GOAL OF THE EXERCISE: Search the entries for the word "kustannuksia" and report each line that has it.

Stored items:
━━━━━━━━━━
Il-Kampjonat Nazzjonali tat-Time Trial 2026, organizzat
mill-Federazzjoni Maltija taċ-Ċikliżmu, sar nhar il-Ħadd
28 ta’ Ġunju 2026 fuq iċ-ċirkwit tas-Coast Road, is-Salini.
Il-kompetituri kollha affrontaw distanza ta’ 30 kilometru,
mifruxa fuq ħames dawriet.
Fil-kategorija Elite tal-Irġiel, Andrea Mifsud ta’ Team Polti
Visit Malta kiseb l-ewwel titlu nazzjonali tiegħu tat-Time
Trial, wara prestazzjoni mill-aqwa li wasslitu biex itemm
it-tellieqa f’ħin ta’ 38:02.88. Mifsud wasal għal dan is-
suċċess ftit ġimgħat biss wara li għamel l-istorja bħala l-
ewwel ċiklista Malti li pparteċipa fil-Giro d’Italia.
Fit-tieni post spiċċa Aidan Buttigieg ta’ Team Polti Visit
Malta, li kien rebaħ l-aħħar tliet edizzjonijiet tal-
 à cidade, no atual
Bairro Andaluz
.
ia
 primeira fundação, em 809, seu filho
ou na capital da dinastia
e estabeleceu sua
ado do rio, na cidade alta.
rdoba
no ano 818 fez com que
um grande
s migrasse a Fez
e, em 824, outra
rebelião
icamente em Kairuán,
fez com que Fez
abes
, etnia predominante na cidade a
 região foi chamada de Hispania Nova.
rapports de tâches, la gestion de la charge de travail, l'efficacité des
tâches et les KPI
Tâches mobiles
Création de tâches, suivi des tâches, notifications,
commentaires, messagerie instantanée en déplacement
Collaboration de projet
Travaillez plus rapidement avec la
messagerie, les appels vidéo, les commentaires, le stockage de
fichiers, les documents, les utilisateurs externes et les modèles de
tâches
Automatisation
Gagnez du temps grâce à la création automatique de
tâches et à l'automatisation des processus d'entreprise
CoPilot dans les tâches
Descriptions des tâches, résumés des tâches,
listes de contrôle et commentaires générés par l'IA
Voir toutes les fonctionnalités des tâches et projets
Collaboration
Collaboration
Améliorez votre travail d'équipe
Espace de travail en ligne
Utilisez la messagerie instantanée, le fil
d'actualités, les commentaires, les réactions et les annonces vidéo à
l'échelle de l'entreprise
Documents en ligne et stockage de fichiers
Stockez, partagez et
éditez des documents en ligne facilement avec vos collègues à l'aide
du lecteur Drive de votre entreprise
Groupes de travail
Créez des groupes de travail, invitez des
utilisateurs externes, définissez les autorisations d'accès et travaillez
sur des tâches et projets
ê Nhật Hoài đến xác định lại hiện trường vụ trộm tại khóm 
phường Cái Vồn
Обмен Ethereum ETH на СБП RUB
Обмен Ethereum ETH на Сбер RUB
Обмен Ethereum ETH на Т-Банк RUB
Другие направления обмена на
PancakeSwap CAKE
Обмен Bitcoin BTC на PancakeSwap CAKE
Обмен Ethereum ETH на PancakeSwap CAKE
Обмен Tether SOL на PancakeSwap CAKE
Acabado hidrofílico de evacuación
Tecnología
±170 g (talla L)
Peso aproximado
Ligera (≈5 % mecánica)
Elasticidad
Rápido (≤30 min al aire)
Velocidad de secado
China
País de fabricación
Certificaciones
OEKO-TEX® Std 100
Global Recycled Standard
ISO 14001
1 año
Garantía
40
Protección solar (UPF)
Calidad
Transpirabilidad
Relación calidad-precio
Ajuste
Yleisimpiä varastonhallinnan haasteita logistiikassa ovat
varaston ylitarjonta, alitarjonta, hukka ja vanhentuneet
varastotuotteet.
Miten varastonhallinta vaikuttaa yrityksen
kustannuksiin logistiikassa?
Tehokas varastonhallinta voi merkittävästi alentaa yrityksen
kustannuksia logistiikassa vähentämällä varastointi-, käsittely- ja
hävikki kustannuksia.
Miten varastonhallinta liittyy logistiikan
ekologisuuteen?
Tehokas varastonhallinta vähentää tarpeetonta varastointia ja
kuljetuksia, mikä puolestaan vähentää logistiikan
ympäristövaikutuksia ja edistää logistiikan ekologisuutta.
━━━━━━━━━━
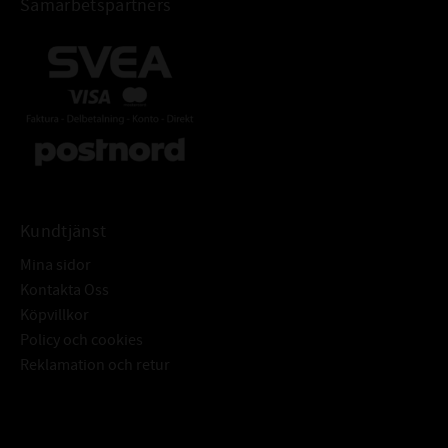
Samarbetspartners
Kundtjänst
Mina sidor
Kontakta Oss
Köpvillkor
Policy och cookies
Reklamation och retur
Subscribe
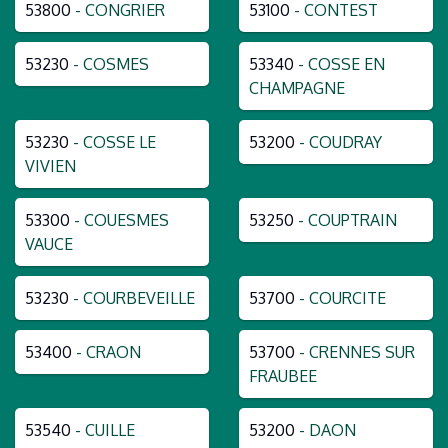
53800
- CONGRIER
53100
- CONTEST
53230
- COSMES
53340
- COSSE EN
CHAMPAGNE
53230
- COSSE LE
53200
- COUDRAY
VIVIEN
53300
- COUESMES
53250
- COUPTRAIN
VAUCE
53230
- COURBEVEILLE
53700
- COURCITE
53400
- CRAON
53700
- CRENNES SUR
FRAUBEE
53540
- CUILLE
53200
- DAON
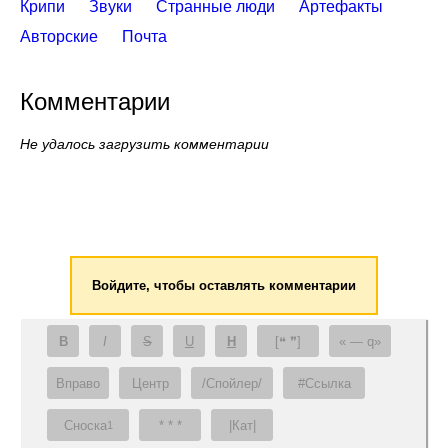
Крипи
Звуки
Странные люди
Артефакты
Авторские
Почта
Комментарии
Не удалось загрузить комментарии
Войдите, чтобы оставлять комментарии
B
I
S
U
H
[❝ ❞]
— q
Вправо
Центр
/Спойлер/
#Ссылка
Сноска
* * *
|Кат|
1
━━━━━━━━━━
RESPONSE TO THIS TASK:
kustannuksia logistiikassa vähentämällä varastointi-, käsittely- ja
hävikki kustannuksia.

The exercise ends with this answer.